Tunisie. L’UE conditionne à nouveau tout accord au prêt du FMI

 Tunisie. L’UE conditionne à nouveau tout accord au prêt du FMI

Le ministre italien des Affaires étrangères, Antonio Tajani, affiche une entente cordiale avec son nouvel homologue tunisien, Nabil Ammar, à Rome

« Tout accord de l’UE sur l’assistance macro-financière à la Tunisie est tributaire de la conclusion d’un accord avec le Fonds monétaire international », a déclaré la Commission européenne hier 27 avril.

La déclaration sonne comme une fin de non-recevoir face aux appels répétés de l’Italie en faveur d’une approche plus flexible vis-à-vis du pays, donnant la priorité à l’aide urgente à la Tunisie à court de budget. Obsédée par la question migratoire et le péril d’une vague incontrôlable de migrants, l’Italie de Giorgia Meloni (extrême droite) s’est en effet récemment autoproclamée alliée numéro 1 du régime du président Kais Saïed, mais sa voix demeure minoritaire au sein de l’UE.

Tunis et Rome s’accordent à dire que la situation économique tunisienne ne permettra pas à l’horizon juin 2023 d’honorer les dettes du pays tout en trouvant les fonds nécessaires à une surveillance accrue des côtes méditerranéennes.

Or, « des discussions sont en cours entre la Tunisie et le FMI et un accord entre eux ou sur un programme de réformes permettrait à la Commission d’envisager une assistance macro-financière pour soutenir la Tunisie », a déclaré un porte-parole de la Commission européenne à la presse jeudi.

En somme, la condition préalable reste que la Tunisie conclue d’abord un accord avec le FMI sur un ensemble de réformes globales. Cela constitue une victoire de la position de Josep Borrell déjà exprimée dès mars dernier, le chef de la diplomatie européenne exigeant la signature du président tunisien en personne avec le Fonds.

 

La Tunisie au centre d’un nouveau jeu des axes géopolitiques

Mais l’Italie, sans doute consciente du jusqu’auboutisme du président Saïed, avait plutôt suggéré une aide financière sans cette condition préalable, du moins dans un premier temps, de sorte de faciliter le démarrage des réformes économiques et politiques, alors que les ministres des affaires étrangères de l’Union européenne discutent depuis lundi de la manière de s’assurer que l’instabilité du pays n’alimente pas l’immigration illégale vers l’Europe.

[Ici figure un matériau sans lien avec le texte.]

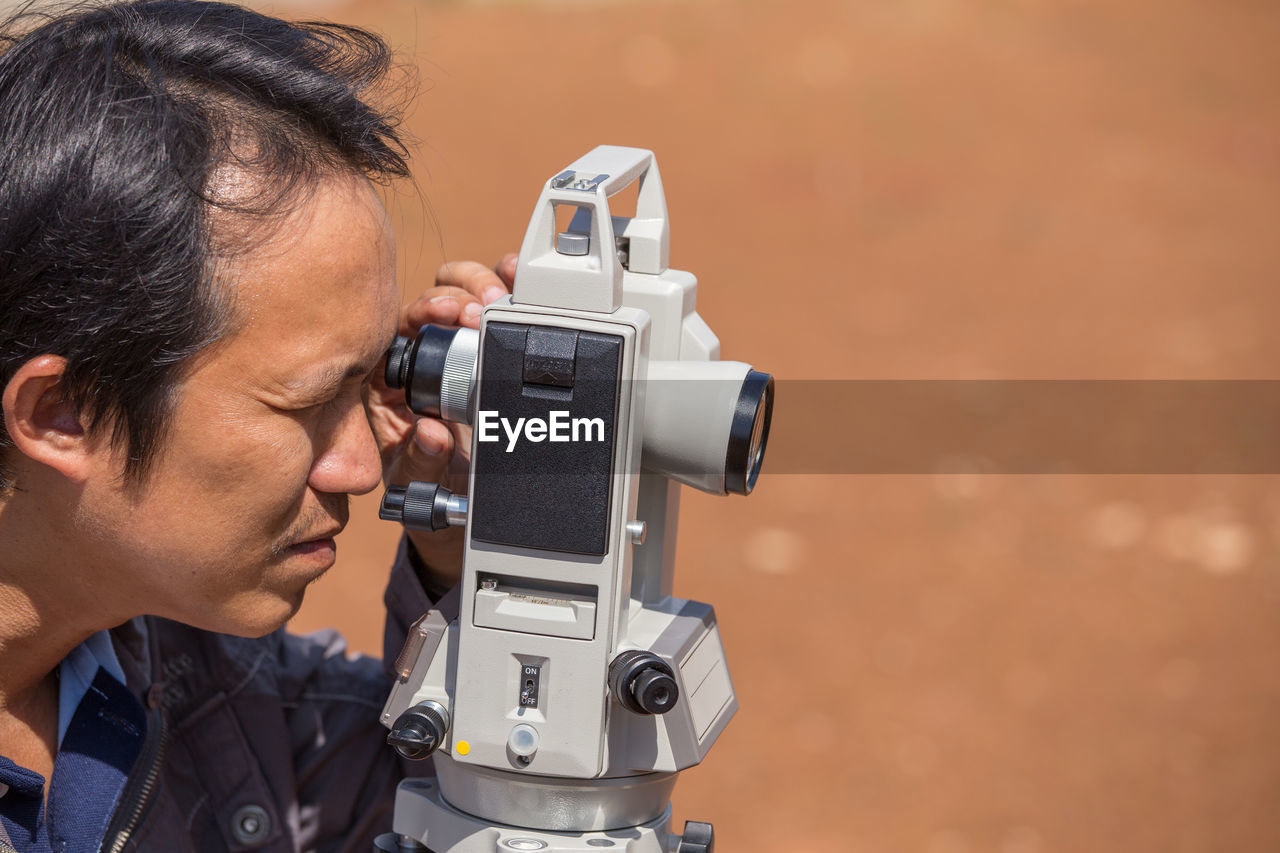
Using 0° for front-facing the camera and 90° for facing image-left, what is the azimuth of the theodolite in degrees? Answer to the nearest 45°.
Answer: approximately 270°

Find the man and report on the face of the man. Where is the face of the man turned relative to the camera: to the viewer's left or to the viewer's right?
to the viewer's right
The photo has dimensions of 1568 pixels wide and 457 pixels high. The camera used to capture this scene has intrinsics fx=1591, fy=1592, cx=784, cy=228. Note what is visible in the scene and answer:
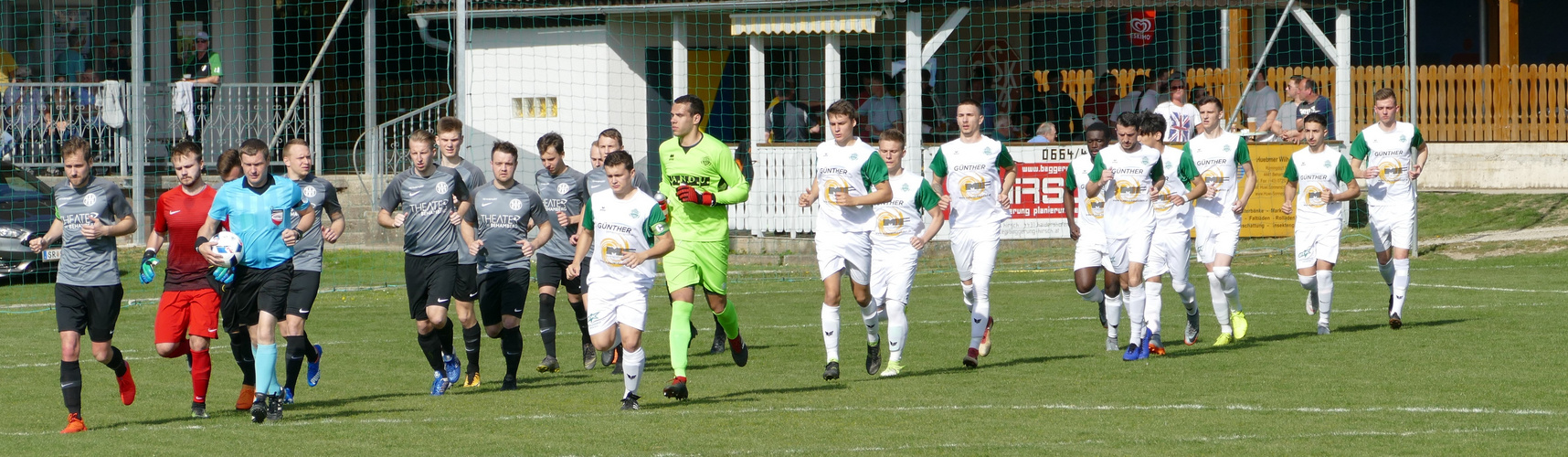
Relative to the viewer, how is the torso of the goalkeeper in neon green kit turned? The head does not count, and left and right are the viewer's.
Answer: facing the viewer and to the left of the viewer

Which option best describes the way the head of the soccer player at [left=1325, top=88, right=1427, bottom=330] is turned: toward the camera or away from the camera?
toward the camera

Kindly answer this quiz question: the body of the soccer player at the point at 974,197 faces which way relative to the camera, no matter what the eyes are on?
toward the camera

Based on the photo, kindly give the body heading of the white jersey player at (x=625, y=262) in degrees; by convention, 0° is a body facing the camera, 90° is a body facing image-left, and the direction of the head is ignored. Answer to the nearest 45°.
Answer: approximately 0°

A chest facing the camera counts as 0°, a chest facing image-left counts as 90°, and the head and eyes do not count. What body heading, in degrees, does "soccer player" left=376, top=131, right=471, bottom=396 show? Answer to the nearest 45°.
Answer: approximately 0°

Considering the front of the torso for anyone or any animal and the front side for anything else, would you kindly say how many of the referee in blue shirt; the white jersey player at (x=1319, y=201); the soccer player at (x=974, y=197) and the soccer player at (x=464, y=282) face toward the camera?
4

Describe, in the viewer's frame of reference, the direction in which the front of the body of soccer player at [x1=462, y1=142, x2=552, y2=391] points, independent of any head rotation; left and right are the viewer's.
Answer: facing the viewer

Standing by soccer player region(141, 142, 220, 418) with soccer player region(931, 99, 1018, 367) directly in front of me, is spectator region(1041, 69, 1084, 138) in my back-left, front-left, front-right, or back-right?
front-left

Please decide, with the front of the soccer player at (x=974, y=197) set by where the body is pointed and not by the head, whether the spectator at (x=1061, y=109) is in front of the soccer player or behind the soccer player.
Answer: behind

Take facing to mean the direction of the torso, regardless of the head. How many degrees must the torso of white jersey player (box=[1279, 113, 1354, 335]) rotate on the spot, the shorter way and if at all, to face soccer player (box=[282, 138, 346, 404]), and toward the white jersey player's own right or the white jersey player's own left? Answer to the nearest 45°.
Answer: approximately 45° to the white jersey player's own right

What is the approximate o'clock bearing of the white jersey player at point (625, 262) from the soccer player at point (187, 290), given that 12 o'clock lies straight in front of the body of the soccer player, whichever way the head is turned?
The white jersey player is roughly at 10 o'clock from the soccer player.

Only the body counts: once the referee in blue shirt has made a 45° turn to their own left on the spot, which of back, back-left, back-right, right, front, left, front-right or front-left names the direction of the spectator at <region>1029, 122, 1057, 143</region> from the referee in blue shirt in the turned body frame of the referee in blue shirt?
left

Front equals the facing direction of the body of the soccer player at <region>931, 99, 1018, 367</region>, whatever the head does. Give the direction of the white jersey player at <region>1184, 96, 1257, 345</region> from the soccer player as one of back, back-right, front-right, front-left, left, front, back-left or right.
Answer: back-left

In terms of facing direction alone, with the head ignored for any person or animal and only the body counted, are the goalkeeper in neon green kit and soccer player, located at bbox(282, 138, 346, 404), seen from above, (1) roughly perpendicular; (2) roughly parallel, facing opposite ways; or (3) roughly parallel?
roughly parallel

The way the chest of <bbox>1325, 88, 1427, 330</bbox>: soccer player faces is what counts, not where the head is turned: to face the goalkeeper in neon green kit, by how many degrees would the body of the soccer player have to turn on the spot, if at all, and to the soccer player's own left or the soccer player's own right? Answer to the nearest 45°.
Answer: approximately 45° to the soccer player's own right

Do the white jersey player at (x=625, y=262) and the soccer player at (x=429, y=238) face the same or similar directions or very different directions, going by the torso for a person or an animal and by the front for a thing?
same or similar directions
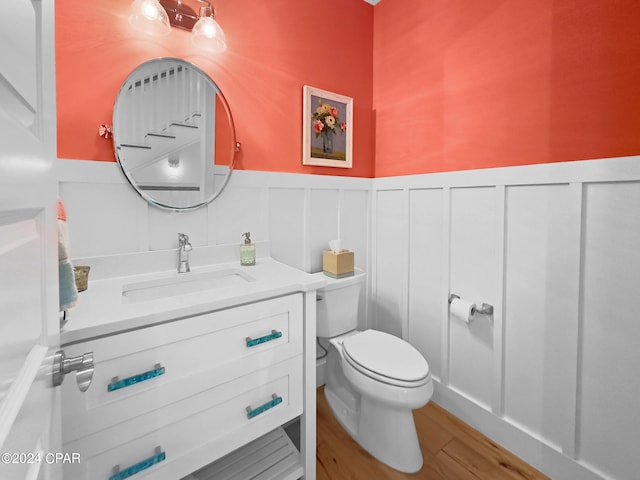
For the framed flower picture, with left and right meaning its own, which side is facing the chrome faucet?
right

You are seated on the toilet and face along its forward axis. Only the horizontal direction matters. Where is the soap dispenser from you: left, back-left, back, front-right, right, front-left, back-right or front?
back-right

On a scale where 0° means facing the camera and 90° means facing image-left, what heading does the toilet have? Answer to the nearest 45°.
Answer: approximately 315°

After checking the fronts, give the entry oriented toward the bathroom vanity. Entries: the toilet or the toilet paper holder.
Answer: the toilet paper holder

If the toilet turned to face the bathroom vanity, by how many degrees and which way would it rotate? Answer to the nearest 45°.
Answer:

« La Tunisie est un pays clé pour la stabilité en Méditerranée et en Afrique du Nord », a déclaré le ministre italien des Affaires étrangères, Antonio Tajani, à son arrivée à Luxembourg pour les négociations de l’UE, lui qui évoque la Tunisie désormais de façon quasi quotidienne. Il a notamment déclaré le même jour non sans franc-parler « qu’il ne faudrait pas laisser la Tunisie à la Russie et la Chine ». Le même ministre avait déclaré fin mars que « si la Tunisie n’est pas soutenue, les Frères musulmans pourraient créer de l’instabilité ».

Hier jeudi, l’administration Biden fut accusée d’hypocrisie à l’égard de la Tunisie lors d’une audition houleuse au Sénat, en raison de sa décision de réduire l’aide économique et humanitaire tout en maintenant le soutien militaire au pays alors que sa démocratie s’y meurt. « Je ne comprends pas quel message nous envoyons en réduisant à néant nos aides à la société civile tunisienne, tout en préservant notre aide militaire », a ainsi fustigé le sénateur démocrate Chris Murphy.

Jeudi, le président Kais Saïed a nommé un ambassadeur tunisien en Syrie, une première après plus d’une décennie de rupture des relations diplomatiques entre les deux pays.